### BRIEF
Your answer should consist of the lines in the following data that contain "LIST".

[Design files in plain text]
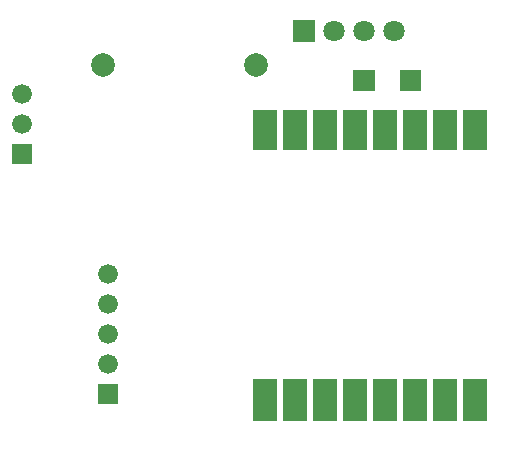
<source format=gbs>
G04 Layer: BottomSolderMaskLayer*
G04 EasyEDA v6.4.20.6, 2021-08-11T14:47:25--4:00*
G04 69257b7602d440f08016c76432e8c6ee,f06b2ae44ace4e68bcf10d52e37fd181,10*
G04 Gerber Generator version 0.2*
G04 Scale: 100 percent, Rotated: No, Reflected: No *
G04 Dimensions in millimeters *
G04 leading zeros omitted , absolute positions ,4 integer and 5 decimal *
%FSLAX45Y45*%
%MOMM*%

%ADD22C,2.0066*%
%ADD23C,1.6764*%
%ADD24R,1.6764X1.6764*%
%ADD26C,1.8016*%
%ADD27R,2.0320X3.4950*%

%LPD*%
D22*
G01*
X4650511Y6477000D03*
G01*
X3350488Y6477000D03*
D23*
G01*
X3390900Y4711700D03*
G01*
X3390900Y4457700D03*
G01*
X3390900Y4203700D03*
G01*
X3390900Y3949700D03*
D24*
G01*
X3390900Y3695700D03*
G36*
X4964429Y6678929D02*
G01*
X4964429Y6859270D01*
X5144770Y6859270D01*
X5144770Y6678929D01*
G37*
D26*
G01*
X5308600Y6769100D03*
G01*
X5562600Y6769100D03*
G01*
X5816600Y6769100D03*
D23*
G01*
X2667000Y6235700D03*
G01*
X2667000Y5981700D03*
D24*
G01*
X2667000Y5727700D03*
G36*
X4622800Y3470147D02*
G01*
X4622800Y3819652D01*
X4826000Y3819652D01*
X4826000Y3470147D01*
G37*
D27*
G01*
X6502400Y5930900D03*
G01*
X6248400Y5930900D03*
G01*
X5994400Y5930900D03*
G01*
X5740400Y5930900D03*
G01*
X5486400Y5930900D03*
G01*
X5232400Y5930900D03*
G01*
X4978400Y5930900D03*
G01*
X4724400Y5930900D03*
G36*
X6400800Y3470147D02*
G01*
X6400800Y3819652D01*
X6604000Y3819652D01*
X6604000Y3470147D01*
G37*
G36*
X6146800Y3470147D02*
G01*
X6146800Y3819652D01*
X6350000Y3819652D01*
X6350000Y3470147D01*
G37*
G36*
X5892800Y3470147D02*
G01*
X5892800Y3819652D01*
X6096000Y3819652D01*
X6096000Y3470147D01*
G37*
G36*
X5638800Y3470147D02*
G01*
X5638800Y3819652D01*
X5842000Y3819652D01*
X5842000Y3470147D01*
G37*
G36*
X5384800Y3470147D02*
G01*
X5384800Y3819652D01*
X5588000Y3819652D01*
X5588000Y3470147D01*
G37*
G36*
X5130800Y3470147D02*
G01*
X5130800Y3819652D01*
X5334000Y3819652D01*
X5334000Y3470147D01*
G37*
G36*
X4876800Y3470147D02*
G01*
X4876800Y3819652D01*
X5080000Y3819652D01*
X5080000Y3470147D01*
G37*
G36*
X5866129Y6259829D02*
G01*
X5866129Y6440170D01*
X6046470Y6440170D01*
X6046470Y6259829D01*
G37*
G36*
X5472429Y6259829D02*
G01*
X5472429Y6440170D01*
X5652770Y6440170D01*
X5652770Y6259829D01*
G37*
M02*

</source>
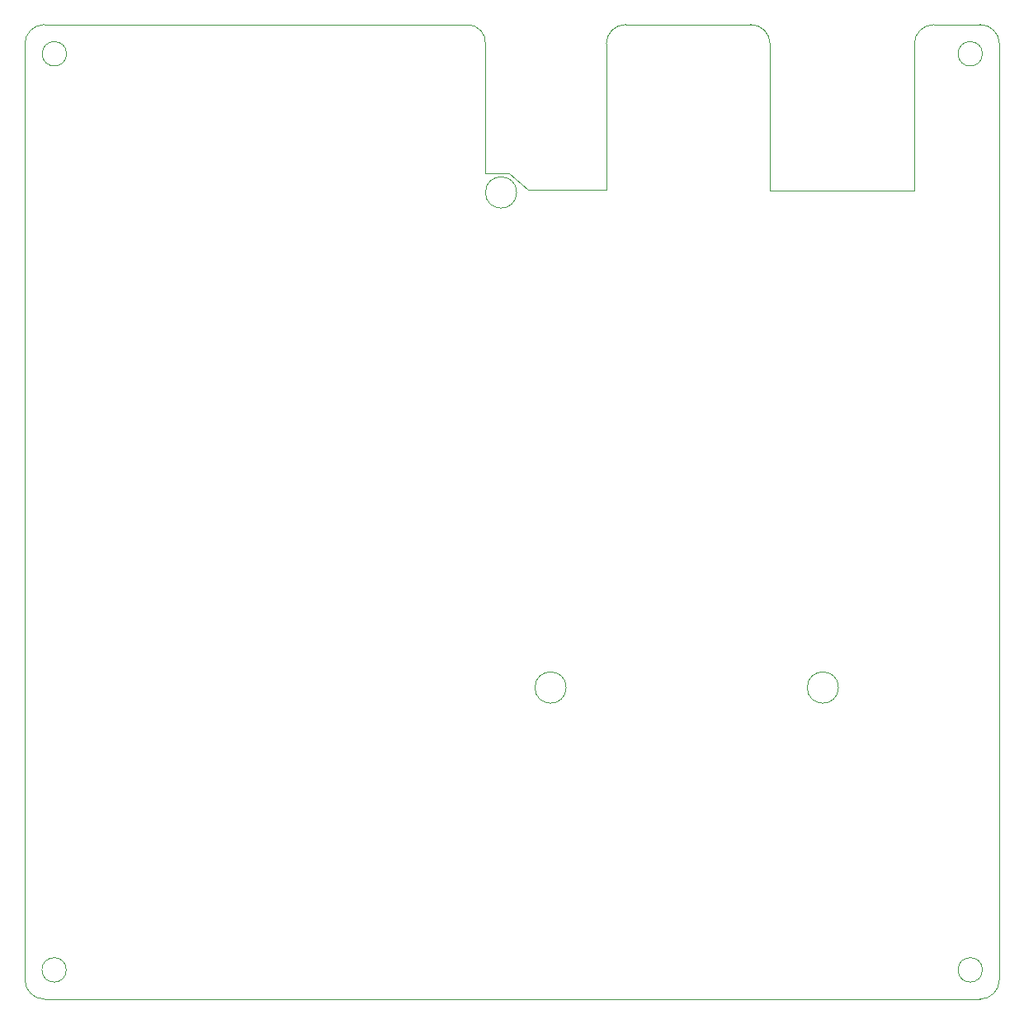
<source format=gm1>
%TF.GenerationSoftware,KiCad,Pcbnew,7.0.7*%
%TF.CreationDate,2023-09-19T14:40:45+02:00*%
%TF.ProjectId,Actuator,41637475-6174-46f7-922e-6b696361645f,v0.0*%
%TF.SameCoordinates,Original*%
%TF.FileFunction,Profile,NP*%
%FSLAX46Y46*%
G04 Gerber Fmt 4.6, Leading zero omitted, Abs format (unit mm)*
G04 Created by KiCad (PCBNEW 7.0.7) date 2023-09-19 14:40:45*
%MOMM*%
%LPD*%
G01*
G04 APERTURE LIST*
%TA.AperFunction,Profile*%
%ADD10C,0.100000*%
%TD*%
G04 APERTURE END LIST*
D10*
X149529000Y-77319000D02*
X149529000Y-62319000D01*
X91869000Y-160329000D02*
X187869000Y-160329000D01*
X166329000Y-77369000D02*
X179529000Y-77369000D01*
X187869000Y-160329000D02*
G75*
G03*
X189869000Y-158329000I0J2000000D01*
G01*
X151529000Y-60319000D02*
G75*
G03*
X149529000Y-62319000I0J-2000000D01*
G01*
X164329000Y-60319000D02*
X151529000Y-60319000D01*
X181129000Y-62343200D02*
X181129000Y-77369000D01*
X141529000Y-77319000D02*
X149529000Y-77319000D01*
X89869000Y-158329000D02*
X89869000Y-62329000D01*
X166329000Y-77169000D02*
X166329000Y-77369000D01*
X137129040Y-62344003D02*
G75*
G03*
X135294827Y-60342239I-1848440J147503D01*
G01*
X145409000Y-128359000D02*
G75*
G03*
X145409000Y-128359000I-1600000J0D01*
G01*
X139529000Y-75569000D02*
X141529000Y-77319000D01*
X137129000Y-75569000D02*
X139529000Y-75569000D01*
X166329000Y-62319000D02*
G75*
G03*
X164329000Y-60319000I-2000000J0D01*
G01*
X91869000Y-60329000D02*
G75*
G03*
X89869000Y-62329000I0J-2000000D01*
G01*
X187869000Y-60329000D02*
X183143214Y-60329000D01*
X189869000Y-62329000D02*
X189869000Y-158329000D01*
X94119000Y-157329000D02*
G75*
G03*
X94119000Y-157329000I-1250000J0D01*
G01*
X166329000Y-76769000D02*
X166329000Y-77169000D01*
X91869000Y-60329000D02*
X135294827Y-60342238D01*
X137129000Y-62344000D02*
X137129000Y-75569000D01*
X179529000Y-77369000D02*
X181129000Y-77369000D01*
X188119000Y-63329000D02*
G75*
G03*
X188119000Y-63329000I-1250000J0D01*
G01*
X89869000Y-158329000D02*
G75*
G03*
X91869000Y-160329000I2000000J0D01*
G01*
X189869000Y-62329000D02*
G75*
G03*
X187869000Y-60329000I-2000000J0D01*
G01*
X173349000Y-128359000D02*
G75*
G03*
X173349000Y-128359000I-1600000J0D01*
G01*
X183143214Y-60329000D02*
G75*
G03*
X181129000Y-62343200I-14J-2014200D01*
G01*
X188119000Y-157329000D02*
G75*
G03*
X188119000Y-157329000I-1250000J0D01*
G01*
X140329000Y-77559000D02*
G75*
G03*
X140329000Y-77559000I-1600000J0D01*
G01*
X166329000Y-72319000D02*
X166329000Y-62319000D01*
X166329000Y-72319000D02*
X166329000Y-76769000D01*
X94146000Y-63329000D02*
G75*
G03*
X94146000Y-63329000I-1250000J0D01*
G01*
M02*

</source>
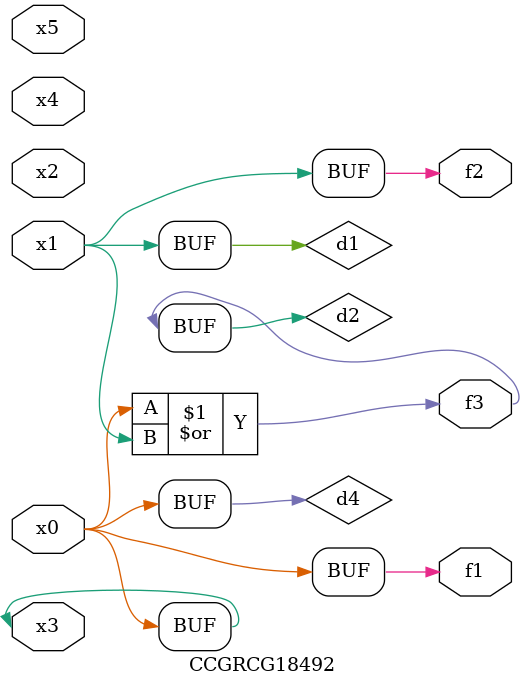
<source format=v>
module CCGRCG18492(
	input x0, x1, x2, x3, x4, x5,
	output f1, f2, f3
);

	wire d1, d2, d3, d4;

	and (d1, x1);
	or (d2, x0, x1);
	nand (d3, x0, x5);
	buf (d4, x0, x3);
	assign f1 = d4;
	assign f2 = d1;
	assign f3 = d2;
endmodule

</source>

### ANSWER AREA
G04 APERTURE LIST*
G04 APERTURE END LIST*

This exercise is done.